Records shown: Begin

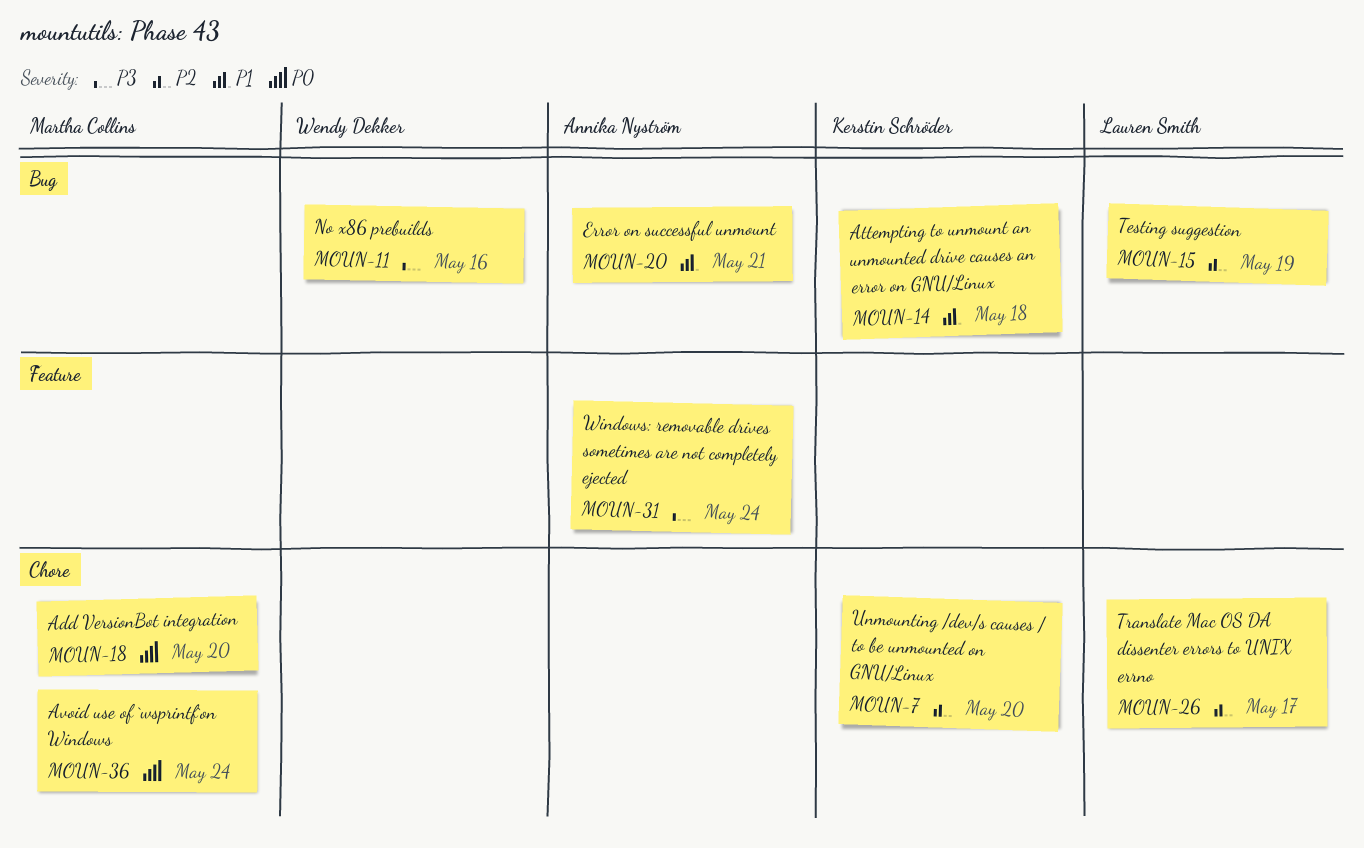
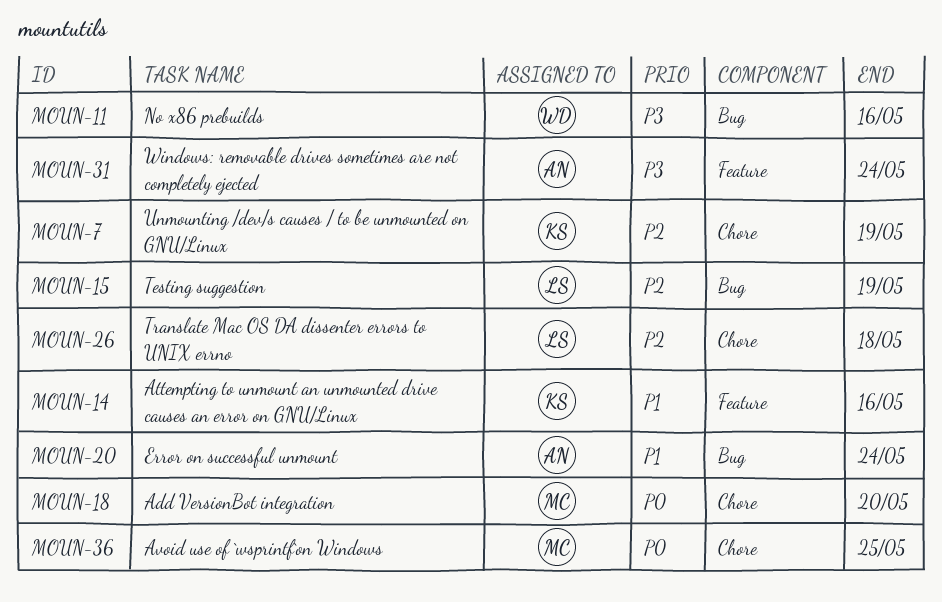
MOUN-7, due: May 20 -> May 19
MOUN-14, label: Bug -> Feature
MOUN-14, due: May 18 -> May 16
MOUN-20, due: May 21 -> May 24
MOUN-26, due: May 17 -> May 18
MOUN-36, due: May 24 -> May 25

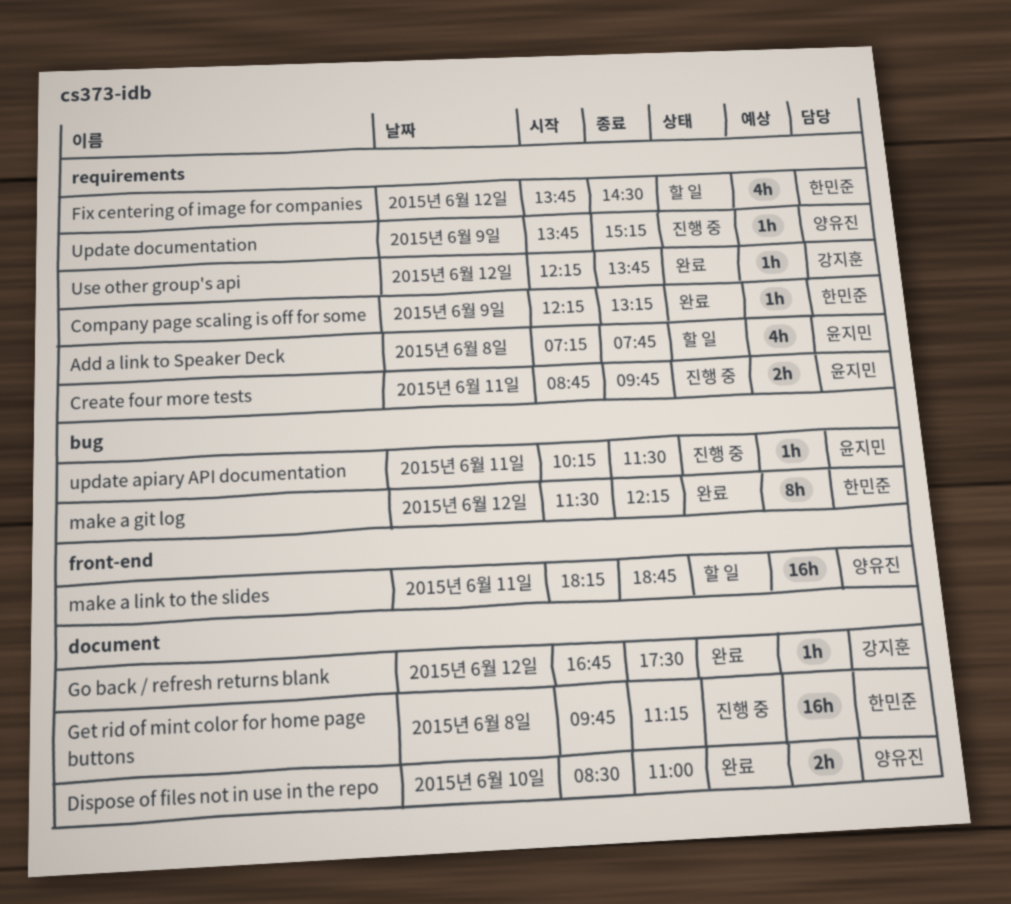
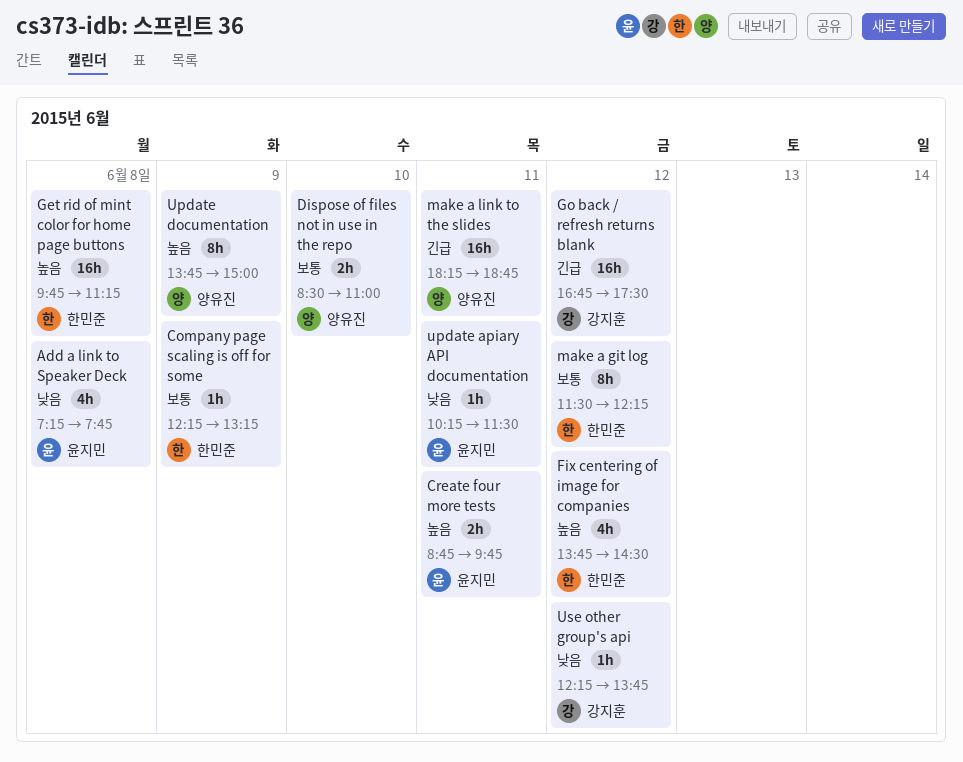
Go back / refresh returns blank, estimate: 1h -> 16h
Update documentation, estimate: 1h -> 8h
Update documentation, ends: 15:15 -> 15:00

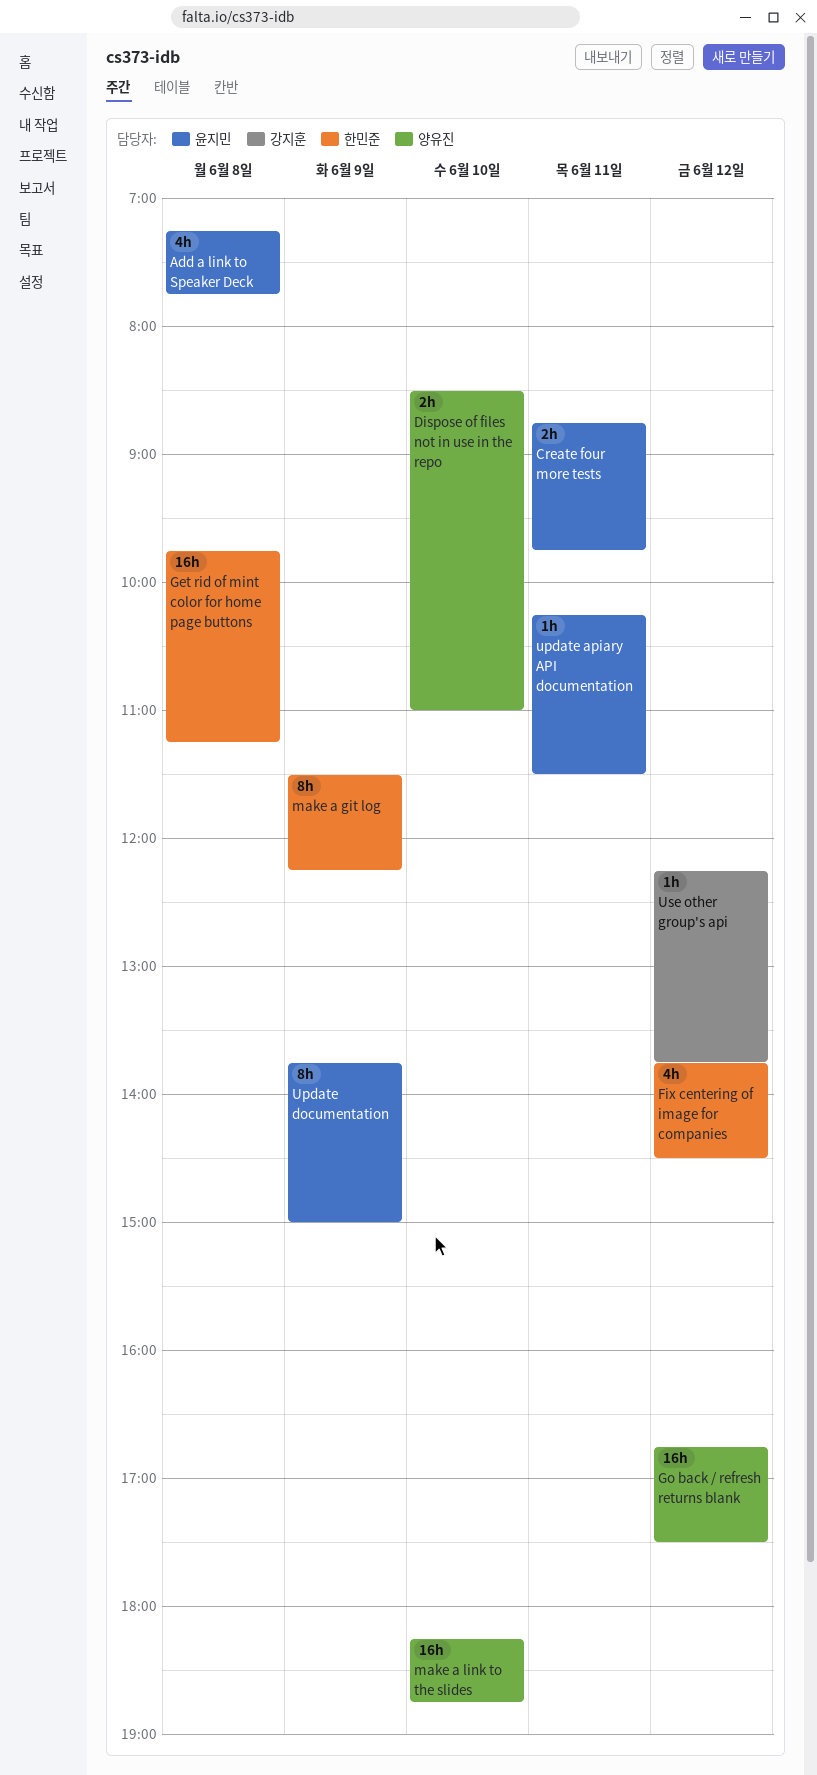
Company page scaling is off for some: present -> none
Go back / refresh returns blank, owner: 강지훈 -> 양유진
make a git log, day: Jun 12 -> Jun 9
make a link to the slides, day: Jun 11 -> Jun 10
Update documentation, owner: 양유진 -> 윤지민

Records shown: End

→ **Task to carry out**
All pictures are to be skipped. Output, word for word, the lines in the data above starting at the line containing "MOUN-14, due: May 18 -> May 16" and ending at the line containing "Company page scaling".

→ **Task result**
MOUN-14, due: May 18 -> May 16
MOUN-20, due: May 21 -> May 24
MOUN-26, due: May 17 -> May 18
MOUN-36, due: May 24 -> May 25

Go back / refresh returns blank, estimate: 1h -> 16h
Update documentation, estimate: 1h -> 8h
Update documentation, ends: 15:15 -> 15:00

Company page scaling is off for some: present -> none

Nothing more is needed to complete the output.